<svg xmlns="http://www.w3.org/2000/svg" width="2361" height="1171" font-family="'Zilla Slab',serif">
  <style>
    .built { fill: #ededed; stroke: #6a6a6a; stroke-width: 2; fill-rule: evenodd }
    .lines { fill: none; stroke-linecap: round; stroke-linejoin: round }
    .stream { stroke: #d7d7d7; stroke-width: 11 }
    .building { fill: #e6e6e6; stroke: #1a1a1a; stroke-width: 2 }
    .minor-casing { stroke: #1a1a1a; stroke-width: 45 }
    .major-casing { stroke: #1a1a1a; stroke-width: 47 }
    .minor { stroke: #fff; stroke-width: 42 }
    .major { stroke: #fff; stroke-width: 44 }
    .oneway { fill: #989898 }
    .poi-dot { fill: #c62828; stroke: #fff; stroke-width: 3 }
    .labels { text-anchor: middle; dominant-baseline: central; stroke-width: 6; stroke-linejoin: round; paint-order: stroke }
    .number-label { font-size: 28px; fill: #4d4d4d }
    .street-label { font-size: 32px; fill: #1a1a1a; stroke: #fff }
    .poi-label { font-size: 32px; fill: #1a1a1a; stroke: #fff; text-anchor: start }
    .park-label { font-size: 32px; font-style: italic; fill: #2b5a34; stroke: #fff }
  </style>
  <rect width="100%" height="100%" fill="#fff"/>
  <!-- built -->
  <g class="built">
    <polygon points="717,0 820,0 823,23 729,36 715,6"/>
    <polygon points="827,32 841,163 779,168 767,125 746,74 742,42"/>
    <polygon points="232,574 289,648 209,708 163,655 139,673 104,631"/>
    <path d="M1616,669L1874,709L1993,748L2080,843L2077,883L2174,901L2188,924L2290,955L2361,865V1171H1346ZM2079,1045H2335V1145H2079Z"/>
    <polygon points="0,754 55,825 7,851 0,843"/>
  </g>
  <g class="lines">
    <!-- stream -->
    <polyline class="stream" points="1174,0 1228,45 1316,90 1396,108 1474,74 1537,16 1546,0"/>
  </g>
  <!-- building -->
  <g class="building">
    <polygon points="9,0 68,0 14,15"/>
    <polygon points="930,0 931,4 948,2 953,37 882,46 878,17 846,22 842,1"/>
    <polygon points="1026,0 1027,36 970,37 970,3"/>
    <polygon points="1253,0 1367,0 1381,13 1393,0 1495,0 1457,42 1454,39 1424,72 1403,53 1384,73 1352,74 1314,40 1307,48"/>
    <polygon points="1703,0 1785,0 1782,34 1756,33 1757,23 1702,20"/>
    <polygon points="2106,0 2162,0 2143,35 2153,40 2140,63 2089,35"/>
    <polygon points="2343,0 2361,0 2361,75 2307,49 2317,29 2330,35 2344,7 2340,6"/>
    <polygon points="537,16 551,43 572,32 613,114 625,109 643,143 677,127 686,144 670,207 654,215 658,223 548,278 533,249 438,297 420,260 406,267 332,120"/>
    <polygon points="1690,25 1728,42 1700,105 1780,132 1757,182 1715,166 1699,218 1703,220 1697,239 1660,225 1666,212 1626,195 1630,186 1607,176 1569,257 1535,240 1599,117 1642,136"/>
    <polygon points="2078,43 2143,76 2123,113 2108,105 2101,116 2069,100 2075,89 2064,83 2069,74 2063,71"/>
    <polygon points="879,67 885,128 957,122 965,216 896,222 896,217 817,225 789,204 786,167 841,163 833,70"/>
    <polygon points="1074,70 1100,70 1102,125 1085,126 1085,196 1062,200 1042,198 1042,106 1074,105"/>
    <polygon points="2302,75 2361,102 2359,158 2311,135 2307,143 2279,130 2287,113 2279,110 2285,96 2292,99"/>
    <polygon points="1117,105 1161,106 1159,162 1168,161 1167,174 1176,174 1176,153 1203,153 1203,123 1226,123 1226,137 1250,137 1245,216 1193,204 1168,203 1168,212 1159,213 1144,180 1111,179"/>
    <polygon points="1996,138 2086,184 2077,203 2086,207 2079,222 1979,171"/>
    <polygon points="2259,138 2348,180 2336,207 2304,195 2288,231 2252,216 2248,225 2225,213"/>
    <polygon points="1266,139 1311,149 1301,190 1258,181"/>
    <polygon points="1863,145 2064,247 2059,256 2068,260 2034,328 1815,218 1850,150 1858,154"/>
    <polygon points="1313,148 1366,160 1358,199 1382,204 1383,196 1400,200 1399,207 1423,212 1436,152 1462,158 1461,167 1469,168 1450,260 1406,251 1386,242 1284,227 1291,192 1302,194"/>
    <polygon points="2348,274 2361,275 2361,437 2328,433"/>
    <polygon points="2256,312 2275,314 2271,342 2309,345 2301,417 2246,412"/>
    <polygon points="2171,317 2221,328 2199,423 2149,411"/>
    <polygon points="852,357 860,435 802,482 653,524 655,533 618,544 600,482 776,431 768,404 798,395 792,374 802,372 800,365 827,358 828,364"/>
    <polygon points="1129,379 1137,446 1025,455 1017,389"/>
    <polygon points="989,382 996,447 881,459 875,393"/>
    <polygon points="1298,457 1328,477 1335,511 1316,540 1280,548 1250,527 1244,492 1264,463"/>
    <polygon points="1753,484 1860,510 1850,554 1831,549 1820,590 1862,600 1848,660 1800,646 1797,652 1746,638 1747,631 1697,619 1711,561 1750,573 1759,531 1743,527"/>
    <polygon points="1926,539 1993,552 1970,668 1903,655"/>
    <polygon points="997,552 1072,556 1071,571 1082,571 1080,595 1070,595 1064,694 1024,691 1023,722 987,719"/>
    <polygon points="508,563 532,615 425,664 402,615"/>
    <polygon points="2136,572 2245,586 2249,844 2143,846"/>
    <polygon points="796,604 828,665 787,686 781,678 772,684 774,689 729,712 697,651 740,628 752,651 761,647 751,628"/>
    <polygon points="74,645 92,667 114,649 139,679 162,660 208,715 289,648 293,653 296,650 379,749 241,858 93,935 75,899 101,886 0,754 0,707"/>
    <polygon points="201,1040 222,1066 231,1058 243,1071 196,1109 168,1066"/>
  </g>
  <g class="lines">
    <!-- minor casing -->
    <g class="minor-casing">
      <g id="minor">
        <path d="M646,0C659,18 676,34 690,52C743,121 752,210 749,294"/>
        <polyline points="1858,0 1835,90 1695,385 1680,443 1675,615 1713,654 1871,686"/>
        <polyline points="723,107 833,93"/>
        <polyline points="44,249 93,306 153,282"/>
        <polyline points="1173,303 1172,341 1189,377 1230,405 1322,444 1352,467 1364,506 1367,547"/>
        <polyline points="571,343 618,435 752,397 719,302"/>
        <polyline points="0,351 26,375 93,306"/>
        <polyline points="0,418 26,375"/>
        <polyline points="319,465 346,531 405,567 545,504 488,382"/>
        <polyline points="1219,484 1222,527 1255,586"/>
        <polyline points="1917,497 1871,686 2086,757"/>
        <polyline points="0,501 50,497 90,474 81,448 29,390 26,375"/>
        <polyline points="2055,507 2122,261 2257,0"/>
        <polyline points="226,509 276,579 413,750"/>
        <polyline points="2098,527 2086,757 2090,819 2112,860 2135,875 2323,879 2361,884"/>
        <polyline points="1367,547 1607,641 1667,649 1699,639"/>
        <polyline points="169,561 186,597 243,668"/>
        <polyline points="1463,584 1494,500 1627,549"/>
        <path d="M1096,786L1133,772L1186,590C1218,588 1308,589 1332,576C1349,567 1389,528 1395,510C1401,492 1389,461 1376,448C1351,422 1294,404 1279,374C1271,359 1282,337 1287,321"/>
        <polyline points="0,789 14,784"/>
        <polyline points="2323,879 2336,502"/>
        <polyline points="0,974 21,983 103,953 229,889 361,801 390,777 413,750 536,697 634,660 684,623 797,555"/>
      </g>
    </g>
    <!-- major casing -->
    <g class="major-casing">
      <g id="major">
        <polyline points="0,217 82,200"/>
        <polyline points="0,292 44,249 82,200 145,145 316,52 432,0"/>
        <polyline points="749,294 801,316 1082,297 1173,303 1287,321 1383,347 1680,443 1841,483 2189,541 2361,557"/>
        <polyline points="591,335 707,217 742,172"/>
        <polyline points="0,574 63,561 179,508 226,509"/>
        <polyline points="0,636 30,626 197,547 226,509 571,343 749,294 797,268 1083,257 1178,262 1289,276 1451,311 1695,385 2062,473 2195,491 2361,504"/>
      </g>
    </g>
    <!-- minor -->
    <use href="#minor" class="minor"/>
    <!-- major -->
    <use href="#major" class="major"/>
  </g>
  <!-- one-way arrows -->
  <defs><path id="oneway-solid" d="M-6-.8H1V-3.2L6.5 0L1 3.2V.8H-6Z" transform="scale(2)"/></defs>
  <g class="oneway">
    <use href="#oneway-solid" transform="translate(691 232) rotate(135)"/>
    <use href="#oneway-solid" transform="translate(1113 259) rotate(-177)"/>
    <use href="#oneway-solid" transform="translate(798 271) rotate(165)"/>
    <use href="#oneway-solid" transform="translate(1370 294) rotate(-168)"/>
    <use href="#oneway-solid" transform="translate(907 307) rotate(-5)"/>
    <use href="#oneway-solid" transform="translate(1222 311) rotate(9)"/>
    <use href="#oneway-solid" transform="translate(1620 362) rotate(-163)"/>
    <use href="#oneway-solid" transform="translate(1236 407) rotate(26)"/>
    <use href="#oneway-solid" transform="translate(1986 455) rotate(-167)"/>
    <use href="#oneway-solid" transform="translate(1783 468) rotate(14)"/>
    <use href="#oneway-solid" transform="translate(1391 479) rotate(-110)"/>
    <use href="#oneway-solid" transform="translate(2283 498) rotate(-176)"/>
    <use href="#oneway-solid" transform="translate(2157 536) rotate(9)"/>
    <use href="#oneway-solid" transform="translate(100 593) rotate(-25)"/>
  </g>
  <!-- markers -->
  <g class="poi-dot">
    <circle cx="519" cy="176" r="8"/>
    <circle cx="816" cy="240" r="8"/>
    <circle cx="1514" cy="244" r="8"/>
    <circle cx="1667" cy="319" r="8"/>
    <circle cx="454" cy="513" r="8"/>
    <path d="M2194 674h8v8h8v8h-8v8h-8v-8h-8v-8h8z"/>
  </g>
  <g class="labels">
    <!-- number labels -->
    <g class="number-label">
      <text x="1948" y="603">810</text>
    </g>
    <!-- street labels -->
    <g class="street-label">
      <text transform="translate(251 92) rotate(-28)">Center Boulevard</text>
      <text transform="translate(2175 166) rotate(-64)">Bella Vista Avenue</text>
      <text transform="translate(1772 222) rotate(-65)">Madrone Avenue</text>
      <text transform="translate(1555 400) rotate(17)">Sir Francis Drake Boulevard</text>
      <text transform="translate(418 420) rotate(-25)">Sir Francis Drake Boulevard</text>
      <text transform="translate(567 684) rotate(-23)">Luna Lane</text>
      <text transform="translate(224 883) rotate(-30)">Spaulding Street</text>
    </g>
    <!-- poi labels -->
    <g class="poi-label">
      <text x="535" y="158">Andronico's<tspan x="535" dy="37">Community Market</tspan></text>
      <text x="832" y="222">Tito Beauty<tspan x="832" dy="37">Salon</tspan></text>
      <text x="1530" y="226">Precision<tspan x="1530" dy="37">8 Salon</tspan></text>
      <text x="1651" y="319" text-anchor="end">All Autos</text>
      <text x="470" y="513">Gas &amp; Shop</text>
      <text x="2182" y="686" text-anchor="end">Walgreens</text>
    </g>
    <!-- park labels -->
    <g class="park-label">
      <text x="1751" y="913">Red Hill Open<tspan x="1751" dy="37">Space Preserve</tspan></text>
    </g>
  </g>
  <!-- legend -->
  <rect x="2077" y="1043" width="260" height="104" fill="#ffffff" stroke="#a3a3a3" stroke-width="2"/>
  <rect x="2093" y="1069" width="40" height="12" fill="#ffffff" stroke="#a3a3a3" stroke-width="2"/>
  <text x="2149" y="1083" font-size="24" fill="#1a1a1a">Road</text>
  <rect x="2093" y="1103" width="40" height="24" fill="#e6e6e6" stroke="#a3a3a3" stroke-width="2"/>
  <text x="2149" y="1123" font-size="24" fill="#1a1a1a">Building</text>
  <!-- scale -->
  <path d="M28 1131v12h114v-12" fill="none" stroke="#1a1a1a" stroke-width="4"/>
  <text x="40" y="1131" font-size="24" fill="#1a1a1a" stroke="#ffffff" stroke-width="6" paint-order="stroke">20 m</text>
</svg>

++++

:: ASSIGNED TASK ::
Provide every line from the material that contains the word "linejoin".

:: EXERCISE OUTPUT ::
    .lines { fill: none; stroke-linecap: round; stroke-linejoin: round }
    .labels { text-anchor: middle; dominant-baseline: central; stroke-width: 6; stroke-linejoin: round; paint-order: stroke }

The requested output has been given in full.